--- begin Supplied entries ---

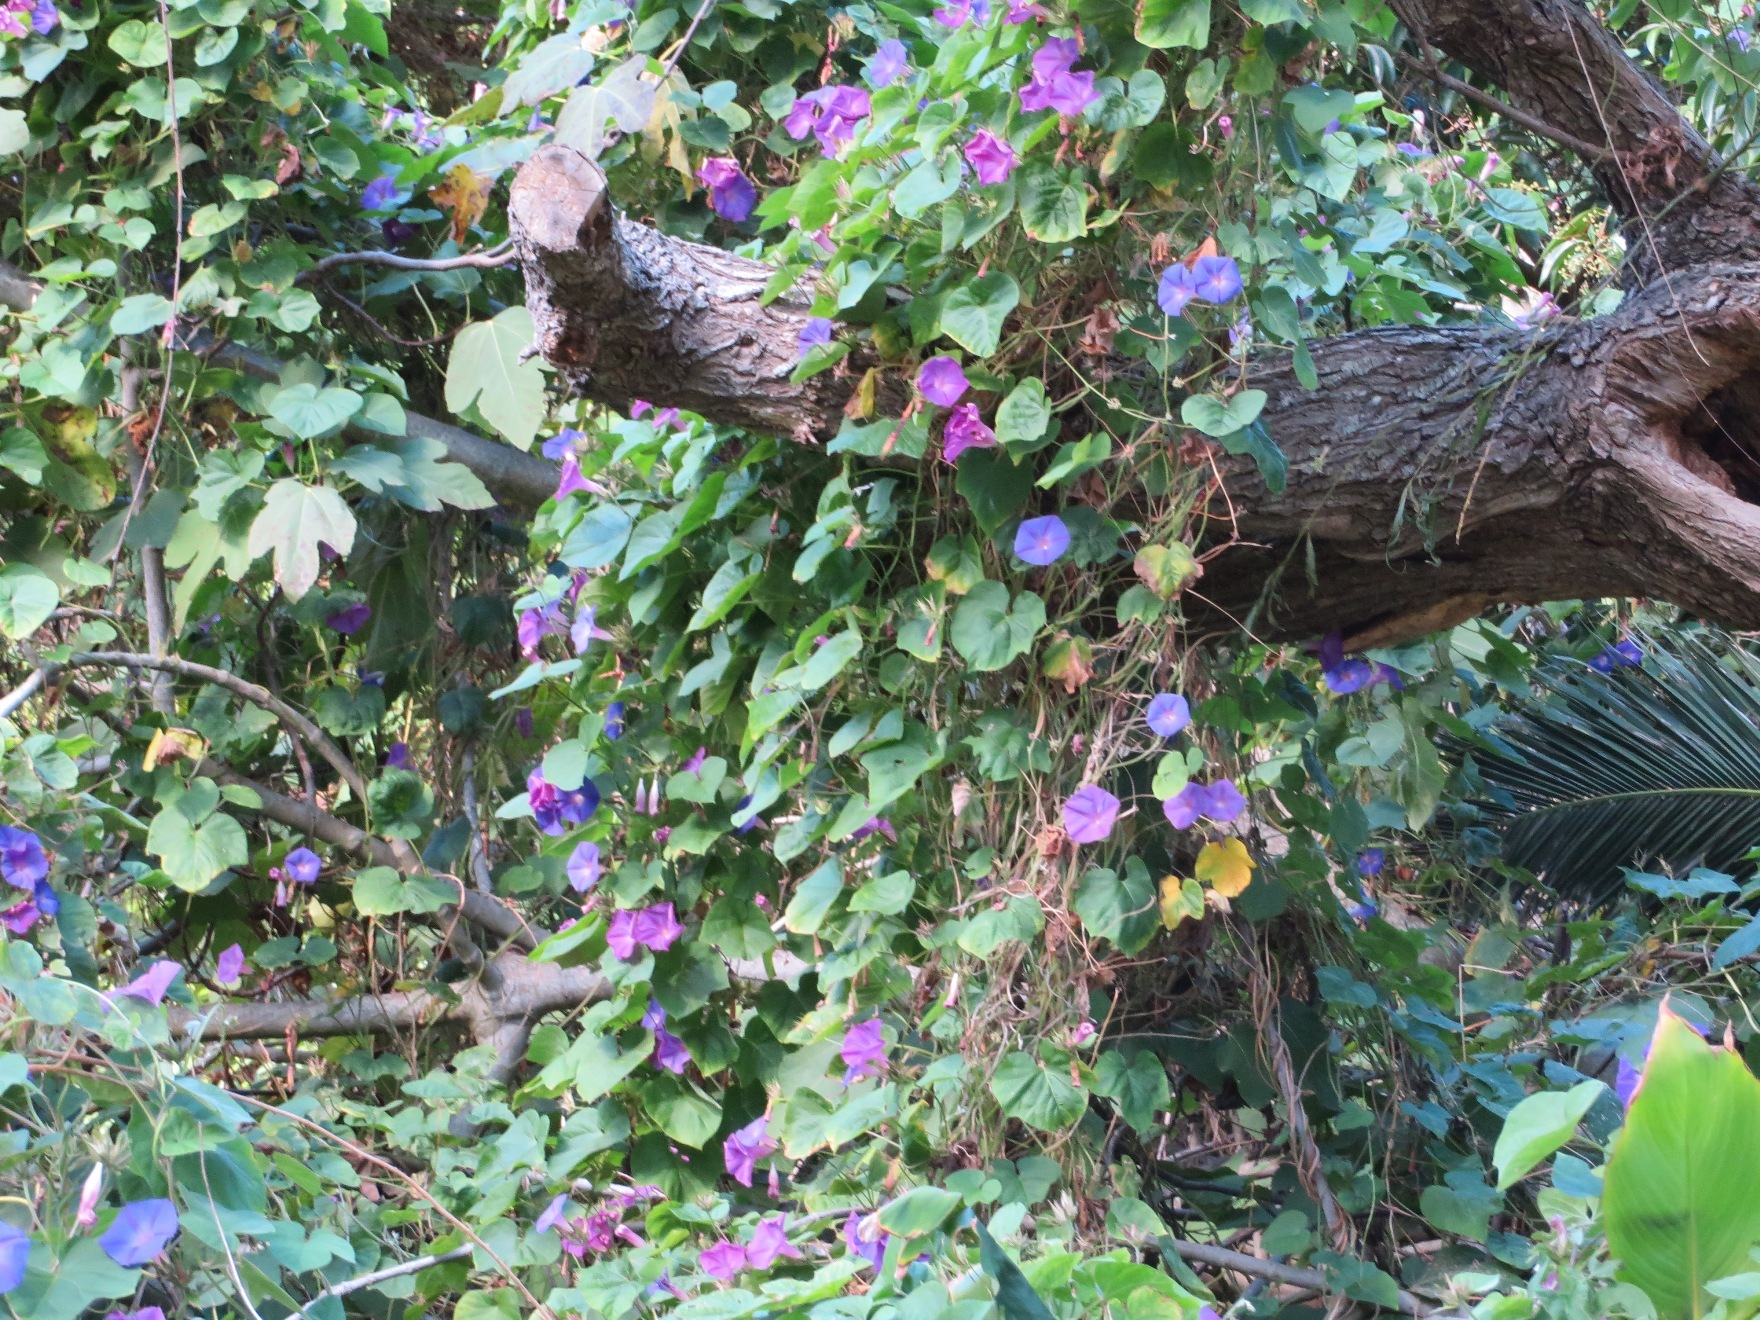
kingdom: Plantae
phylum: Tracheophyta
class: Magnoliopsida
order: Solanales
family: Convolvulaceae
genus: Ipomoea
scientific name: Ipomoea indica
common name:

--- end Supplied entries ---

Request: Repeat the lines of the records starting at the line that contains "class: Magnoliopsida" and continuing through the end of the records, with both ends included.

Reply:
class: Magnoliopsida
order: Solanales
family: Convolvulaceae
genus: Ipomoea
scientific name: Ipomoea indica
common name:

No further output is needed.